PROBLEM >> Make an exact copy of the records, omitting all images.

PROVIDED MATERIAL >>
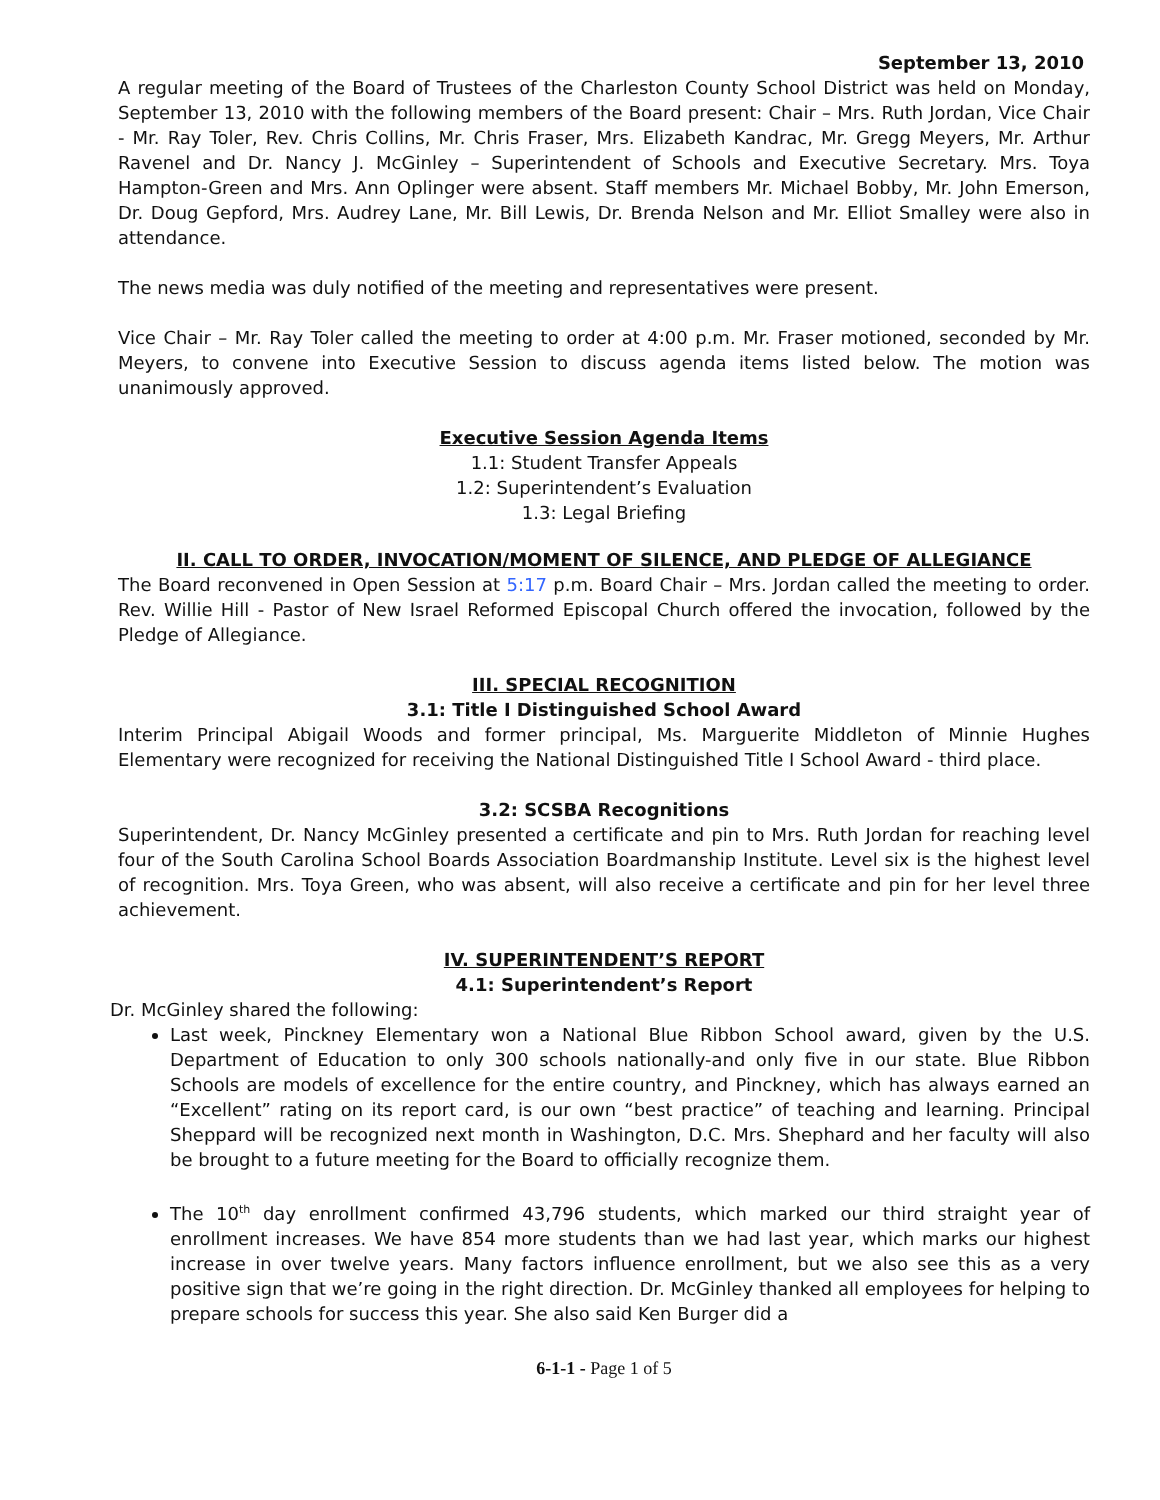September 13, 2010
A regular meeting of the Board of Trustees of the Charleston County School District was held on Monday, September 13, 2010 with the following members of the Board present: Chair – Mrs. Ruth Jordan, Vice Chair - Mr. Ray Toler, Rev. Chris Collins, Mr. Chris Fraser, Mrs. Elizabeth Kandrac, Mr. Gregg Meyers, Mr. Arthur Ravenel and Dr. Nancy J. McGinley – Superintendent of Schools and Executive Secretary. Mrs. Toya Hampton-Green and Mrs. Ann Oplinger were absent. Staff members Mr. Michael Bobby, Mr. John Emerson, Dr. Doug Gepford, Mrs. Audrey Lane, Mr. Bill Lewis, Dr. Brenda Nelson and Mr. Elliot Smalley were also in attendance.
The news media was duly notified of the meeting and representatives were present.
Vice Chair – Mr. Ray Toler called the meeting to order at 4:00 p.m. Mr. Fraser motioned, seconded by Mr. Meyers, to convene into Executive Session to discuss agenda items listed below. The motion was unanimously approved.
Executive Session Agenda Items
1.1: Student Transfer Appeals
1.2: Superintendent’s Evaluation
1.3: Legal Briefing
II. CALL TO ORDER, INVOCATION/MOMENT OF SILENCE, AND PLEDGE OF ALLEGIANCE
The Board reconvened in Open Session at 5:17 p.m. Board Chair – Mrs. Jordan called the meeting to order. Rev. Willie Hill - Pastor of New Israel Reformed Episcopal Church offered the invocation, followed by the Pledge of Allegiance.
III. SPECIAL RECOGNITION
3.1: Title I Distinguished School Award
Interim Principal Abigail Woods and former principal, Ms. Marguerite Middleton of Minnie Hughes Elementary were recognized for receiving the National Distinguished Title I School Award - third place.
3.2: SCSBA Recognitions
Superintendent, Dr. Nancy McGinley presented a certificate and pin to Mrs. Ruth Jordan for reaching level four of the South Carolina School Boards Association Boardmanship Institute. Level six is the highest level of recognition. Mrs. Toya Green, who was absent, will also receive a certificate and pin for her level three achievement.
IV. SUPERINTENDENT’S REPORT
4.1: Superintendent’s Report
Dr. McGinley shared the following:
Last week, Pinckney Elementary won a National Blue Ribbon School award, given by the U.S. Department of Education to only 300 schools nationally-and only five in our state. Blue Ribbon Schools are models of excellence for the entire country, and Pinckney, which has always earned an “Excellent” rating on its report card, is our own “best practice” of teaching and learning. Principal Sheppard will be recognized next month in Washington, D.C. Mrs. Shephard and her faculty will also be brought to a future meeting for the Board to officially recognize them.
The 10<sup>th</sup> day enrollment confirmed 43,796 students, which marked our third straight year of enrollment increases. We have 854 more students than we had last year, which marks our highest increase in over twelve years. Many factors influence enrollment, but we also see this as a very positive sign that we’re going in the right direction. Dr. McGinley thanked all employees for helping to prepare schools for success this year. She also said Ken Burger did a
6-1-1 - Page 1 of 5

SOLUTION TO THIS EXERCISE >>
September 13, 2010
A regular meeting of the Board of Trustees of the Charleston County School District was held on Monday, September 13, 2010 with the following members of the Board present: Chair – Mrs. Ruth Jordan, Vice Chair - Mr. Ray Toler, Rev. Chris Collins, Mr. Chris Fraser, Mrs. Elizabeth Kandrac, Mr. Gregg Meyers, Mr. Arthur Ravenel and Dr. Nancy J. McGinley – Superintendent of Schools and Executive Secretary. Mrs. Toya Hampton-Green and Mrs. Ann Oplinger were absent. Staff members Mr. Michael Bobby, Mr. John Emerson, Dr. Doug Gepford, Mrs. Audrey Lane, Mr. Bill Lewis, Dr. Brenda Nelson and Mr. Elliot Smalley were also in attendance.
The news media was duly notified of the meeting and representatives were present.
Vice Chair – Mr. Ray Toler called the meeting to order at 4:00 p.m. Mr. Fraser motioned, seconded by Mr. Meyers, to convene into Executive Session to discuss agenda items listed below. The motion was unanimously approved.
Executive Session Agenda Items
1.1: Student Transfer Appeals
1.2: Superintendent’s Evaluation
1.3: Legal Briefing
II. CALL TO ORDER, INVOCATION/MOMENT OF SILENCE, AND PLEDGE OF ALLEGIANCE
The Board reconvened in Open Session at 5:17 p.m. Board Chair – Mrs. Jordan called the meeting to order. Rev. Willie Hill - Pastor of New Israel Reformed Episcopal Church offered the invocation, followed by the Pledge of Allegiance.
III. SPECIAL RECOGNITION
3.1: Title I Distinguished School Award
Interim Principal Abigail Woods and former principal, Ms. Marguerite Middleton of Minnie Hughes Elementary were recognized for receiving the National Distinguished Title I School Award - third place.
3.2: SCSBA Recognitions
Superintendent, Dr. Nancy McGinley presented a certificate and pin to Mrs. Ruth Jordan for reaching level four of the South Carolina School Boards Association Boardmanship Institute. Level six is the highest level of recognition. Mrs. Toya Green, who was absent, will also receive a certificate and pin for her level three achievement.
IV. SUPERINTENDENT’S REPORT
4.1: Superintendent’s Report
Dr. McGinley shared the following:
Last week, Pinckney Elementary won a National Blue Ribbon School award, given by the U.S. Department of Education to only 300 schools nationally-and only five in our state. Blue Ribbon Schools are models of excellence for the entire country, and Pinckney, which has always earned an “Excellent” rating on its report card, is our own “best practice” of teaching and learning. Principal Sheppard will be recognized next month in Washington, D.C. Mrs. Shephard and her faculty will also be brought to a future meeting for the Board to officially recognize them.
The 10<sup>th</sup> day enrollment confirmed 43,796 students, which marked our third straight year of enrollment increases. We have 854 more students than we had last year, which marks our highest increase in over twelve years. Many factors influence enrollment, but we also see this as a very positive sign that we’re going in the right direction. Dr. McGinley thanked all employees for helping to prepare schools for success this year. She also said Ken Burger did a
6-1-1 - Page 1 of 5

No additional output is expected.